In his speech, Obama said, “Many of these refugees are the victims of terrorism themselves. That’s what they’re fleeing. Slamming the door in their faces would be a betrayal of our values.”
“Our nations can welcome refugees who are desperately seeking safety and ensure our own security. We can and must do both,” he added.
Following the Paris attacks, numerous politicians and presidential candidates have called for Obama to reverse his plans to accept 10,000 Syrian refugees into the United States, expressing concern that some of those accepted might be terrorists themselves. The governors of Michigan and Alabama, as well as Gov. Greg Abbott in Texas, have halted plans in their state to resettle Syrians who enter the country.
Some Republican presidential candidates, including Sen.
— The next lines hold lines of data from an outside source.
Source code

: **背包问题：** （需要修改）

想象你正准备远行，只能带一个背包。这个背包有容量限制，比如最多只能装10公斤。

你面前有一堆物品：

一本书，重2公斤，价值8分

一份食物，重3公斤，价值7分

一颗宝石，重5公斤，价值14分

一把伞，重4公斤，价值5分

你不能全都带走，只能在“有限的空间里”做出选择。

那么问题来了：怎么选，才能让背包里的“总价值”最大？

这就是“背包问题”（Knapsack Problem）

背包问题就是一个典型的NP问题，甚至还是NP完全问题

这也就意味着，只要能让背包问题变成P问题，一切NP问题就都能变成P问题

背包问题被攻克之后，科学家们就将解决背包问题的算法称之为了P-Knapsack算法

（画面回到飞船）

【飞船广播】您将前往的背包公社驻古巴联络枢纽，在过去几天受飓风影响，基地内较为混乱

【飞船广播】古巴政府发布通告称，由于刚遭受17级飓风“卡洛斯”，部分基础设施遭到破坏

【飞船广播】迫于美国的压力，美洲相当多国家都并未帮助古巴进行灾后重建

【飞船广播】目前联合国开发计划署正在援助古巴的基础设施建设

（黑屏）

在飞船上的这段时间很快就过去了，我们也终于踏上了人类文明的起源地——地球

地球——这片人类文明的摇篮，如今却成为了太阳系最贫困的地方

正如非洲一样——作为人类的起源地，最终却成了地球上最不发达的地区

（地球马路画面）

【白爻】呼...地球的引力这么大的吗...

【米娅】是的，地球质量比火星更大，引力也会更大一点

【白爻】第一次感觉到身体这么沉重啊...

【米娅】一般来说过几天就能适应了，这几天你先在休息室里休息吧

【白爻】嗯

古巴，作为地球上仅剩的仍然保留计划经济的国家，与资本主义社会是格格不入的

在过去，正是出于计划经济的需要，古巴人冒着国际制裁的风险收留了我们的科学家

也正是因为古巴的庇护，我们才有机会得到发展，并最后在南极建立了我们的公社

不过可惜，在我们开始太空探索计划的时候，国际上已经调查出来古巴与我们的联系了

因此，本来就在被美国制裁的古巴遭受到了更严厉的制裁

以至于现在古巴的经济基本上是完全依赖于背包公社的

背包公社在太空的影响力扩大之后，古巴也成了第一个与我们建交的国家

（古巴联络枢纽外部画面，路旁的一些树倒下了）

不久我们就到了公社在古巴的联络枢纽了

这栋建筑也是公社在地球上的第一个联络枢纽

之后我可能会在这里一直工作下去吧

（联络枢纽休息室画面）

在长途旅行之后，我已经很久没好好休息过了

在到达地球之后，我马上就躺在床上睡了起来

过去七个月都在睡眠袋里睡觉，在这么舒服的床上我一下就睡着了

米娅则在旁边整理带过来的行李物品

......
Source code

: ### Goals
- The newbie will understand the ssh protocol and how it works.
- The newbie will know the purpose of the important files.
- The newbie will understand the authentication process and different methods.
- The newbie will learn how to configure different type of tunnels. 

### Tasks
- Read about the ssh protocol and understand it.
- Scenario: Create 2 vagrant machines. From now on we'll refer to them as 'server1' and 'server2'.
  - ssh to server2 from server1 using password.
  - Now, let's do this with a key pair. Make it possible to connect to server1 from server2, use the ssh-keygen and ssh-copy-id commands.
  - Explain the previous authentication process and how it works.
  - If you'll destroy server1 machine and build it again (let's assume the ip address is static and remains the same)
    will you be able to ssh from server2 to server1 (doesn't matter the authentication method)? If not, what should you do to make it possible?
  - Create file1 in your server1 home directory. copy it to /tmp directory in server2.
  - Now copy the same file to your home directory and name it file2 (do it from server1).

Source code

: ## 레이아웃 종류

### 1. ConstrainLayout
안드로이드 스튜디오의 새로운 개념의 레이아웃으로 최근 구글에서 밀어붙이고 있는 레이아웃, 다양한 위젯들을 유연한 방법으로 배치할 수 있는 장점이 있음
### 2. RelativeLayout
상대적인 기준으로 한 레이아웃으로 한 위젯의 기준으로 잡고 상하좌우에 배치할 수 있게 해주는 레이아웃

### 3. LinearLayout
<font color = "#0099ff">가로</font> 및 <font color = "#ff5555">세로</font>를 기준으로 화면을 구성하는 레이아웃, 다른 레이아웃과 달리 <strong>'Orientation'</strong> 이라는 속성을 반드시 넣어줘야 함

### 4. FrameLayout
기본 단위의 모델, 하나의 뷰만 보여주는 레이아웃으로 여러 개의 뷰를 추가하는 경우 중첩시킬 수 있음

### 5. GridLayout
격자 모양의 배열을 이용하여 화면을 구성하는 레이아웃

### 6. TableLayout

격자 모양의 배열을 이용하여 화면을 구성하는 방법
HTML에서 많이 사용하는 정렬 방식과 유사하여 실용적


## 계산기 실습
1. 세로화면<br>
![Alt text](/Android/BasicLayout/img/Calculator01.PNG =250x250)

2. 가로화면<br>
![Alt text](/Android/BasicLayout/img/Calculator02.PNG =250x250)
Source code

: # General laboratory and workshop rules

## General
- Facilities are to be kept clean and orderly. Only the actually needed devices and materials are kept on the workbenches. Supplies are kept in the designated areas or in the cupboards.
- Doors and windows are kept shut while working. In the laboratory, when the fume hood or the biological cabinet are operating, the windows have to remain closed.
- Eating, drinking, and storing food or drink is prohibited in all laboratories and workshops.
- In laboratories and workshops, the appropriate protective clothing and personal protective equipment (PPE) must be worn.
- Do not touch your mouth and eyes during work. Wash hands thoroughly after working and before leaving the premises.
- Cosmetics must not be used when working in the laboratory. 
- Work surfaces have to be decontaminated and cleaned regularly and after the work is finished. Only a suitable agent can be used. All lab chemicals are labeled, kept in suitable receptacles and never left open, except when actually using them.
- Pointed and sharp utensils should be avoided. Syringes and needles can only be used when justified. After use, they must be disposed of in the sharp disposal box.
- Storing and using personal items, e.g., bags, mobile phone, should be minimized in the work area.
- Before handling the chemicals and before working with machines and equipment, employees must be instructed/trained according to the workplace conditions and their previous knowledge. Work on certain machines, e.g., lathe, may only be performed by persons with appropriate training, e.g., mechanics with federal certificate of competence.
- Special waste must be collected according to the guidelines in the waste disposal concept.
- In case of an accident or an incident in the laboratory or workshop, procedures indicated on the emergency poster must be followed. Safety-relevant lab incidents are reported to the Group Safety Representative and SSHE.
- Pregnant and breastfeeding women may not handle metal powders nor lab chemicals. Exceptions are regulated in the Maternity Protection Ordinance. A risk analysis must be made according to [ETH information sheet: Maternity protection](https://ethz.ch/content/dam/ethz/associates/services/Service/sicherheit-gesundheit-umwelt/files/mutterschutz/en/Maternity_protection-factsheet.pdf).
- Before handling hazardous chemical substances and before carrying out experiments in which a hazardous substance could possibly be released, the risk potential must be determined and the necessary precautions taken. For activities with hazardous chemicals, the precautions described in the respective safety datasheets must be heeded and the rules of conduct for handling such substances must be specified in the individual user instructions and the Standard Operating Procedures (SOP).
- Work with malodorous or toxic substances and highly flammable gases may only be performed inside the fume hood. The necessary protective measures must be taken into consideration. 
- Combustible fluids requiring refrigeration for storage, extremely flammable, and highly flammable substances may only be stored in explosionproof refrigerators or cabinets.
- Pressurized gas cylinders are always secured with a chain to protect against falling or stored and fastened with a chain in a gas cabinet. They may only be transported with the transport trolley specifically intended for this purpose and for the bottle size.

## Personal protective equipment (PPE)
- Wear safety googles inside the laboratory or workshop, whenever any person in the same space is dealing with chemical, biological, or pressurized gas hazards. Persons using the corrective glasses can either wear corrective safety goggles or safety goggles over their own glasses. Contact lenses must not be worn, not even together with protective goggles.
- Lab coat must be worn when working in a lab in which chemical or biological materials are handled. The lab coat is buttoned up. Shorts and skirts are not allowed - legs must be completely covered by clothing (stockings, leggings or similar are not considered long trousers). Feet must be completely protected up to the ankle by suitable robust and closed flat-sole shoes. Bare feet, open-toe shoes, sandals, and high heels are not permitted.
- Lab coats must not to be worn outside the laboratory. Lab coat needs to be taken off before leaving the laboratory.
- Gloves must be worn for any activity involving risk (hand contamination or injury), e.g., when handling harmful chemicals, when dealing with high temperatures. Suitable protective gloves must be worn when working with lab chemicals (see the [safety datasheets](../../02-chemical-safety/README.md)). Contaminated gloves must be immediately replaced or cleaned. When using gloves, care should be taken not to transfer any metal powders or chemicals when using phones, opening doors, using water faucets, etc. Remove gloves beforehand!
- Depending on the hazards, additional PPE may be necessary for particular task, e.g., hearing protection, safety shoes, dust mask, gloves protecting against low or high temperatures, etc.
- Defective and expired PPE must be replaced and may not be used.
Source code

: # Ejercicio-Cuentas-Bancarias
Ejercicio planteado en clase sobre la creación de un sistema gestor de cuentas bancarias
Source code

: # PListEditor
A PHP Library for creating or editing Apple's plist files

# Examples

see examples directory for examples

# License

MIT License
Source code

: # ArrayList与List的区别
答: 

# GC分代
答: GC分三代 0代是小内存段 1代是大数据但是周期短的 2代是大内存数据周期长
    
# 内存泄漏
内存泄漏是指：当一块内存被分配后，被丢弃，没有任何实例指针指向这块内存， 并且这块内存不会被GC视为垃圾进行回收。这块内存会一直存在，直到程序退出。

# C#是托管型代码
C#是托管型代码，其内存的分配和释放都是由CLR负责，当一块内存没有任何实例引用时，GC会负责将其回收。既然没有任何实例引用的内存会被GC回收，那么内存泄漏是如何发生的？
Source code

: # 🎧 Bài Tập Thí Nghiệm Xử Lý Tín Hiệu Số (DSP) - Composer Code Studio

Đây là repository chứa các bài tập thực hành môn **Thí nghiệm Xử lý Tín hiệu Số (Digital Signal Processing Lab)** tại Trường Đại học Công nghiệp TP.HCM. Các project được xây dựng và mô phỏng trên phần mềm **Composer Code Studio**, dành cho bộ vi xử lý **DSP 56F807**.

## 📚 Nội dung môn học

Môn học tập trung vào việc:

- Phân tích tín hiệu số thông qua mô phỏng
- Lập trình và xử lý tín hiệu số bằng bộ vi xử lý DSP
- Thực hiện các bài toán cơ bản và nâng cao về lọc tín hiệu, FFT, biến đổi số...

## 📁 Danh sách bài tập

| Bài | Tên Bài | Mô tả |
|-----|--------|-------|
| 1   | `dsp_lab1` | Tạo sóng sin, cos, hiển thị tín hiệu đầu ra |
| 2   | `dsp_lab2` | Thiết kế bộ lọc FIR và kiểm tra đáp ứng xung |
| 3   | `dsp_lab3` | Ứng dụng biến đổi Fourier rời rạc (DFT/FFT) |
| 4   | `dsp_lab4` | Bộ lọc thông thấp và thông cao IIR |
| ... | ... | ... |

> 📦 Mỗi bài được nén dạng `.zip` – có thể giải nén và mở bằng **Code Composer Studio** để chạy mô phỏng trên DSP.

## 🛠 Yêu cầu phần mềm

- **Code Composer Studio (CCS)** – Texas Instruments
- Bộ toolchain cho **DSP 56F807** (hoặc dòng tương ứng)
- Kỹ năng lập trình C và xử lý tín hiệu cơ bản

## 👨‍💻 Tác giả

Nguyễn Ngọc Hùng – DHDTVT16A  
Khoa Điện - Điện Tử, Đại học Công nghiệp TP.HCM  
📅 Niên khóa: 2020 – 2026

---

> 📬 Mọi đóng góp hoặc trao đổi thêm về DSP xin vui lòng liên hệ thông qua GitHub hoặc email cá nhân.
Marco Rubio (R-Fla.) have also called for a halt on allowing Syrian refugees into the United States.
According to numerous reports, at least one of the attackers responsible for Friday’s attacks had previously arrived in Greece as part of a group of Syrian refugees.
From a CNN report published Sunday:
One of three bombers who detonated themselves at the Stade de France late Friday arrived on the Greek island of Leros on October 3 among numerous Syrian refugees, CNN's Christiane Amanpour reported, citing an unnamed French senator who was briefed by the Ministry of the Interior.
The senator told CNN that the man was carrying a fake or doctored Syrian passport, and also a registration document for refugee status issued by Greek authorities. The fingerprints taken by Greek authorities match those of the terrorist who blew himself up at the Stade de France, the senator said.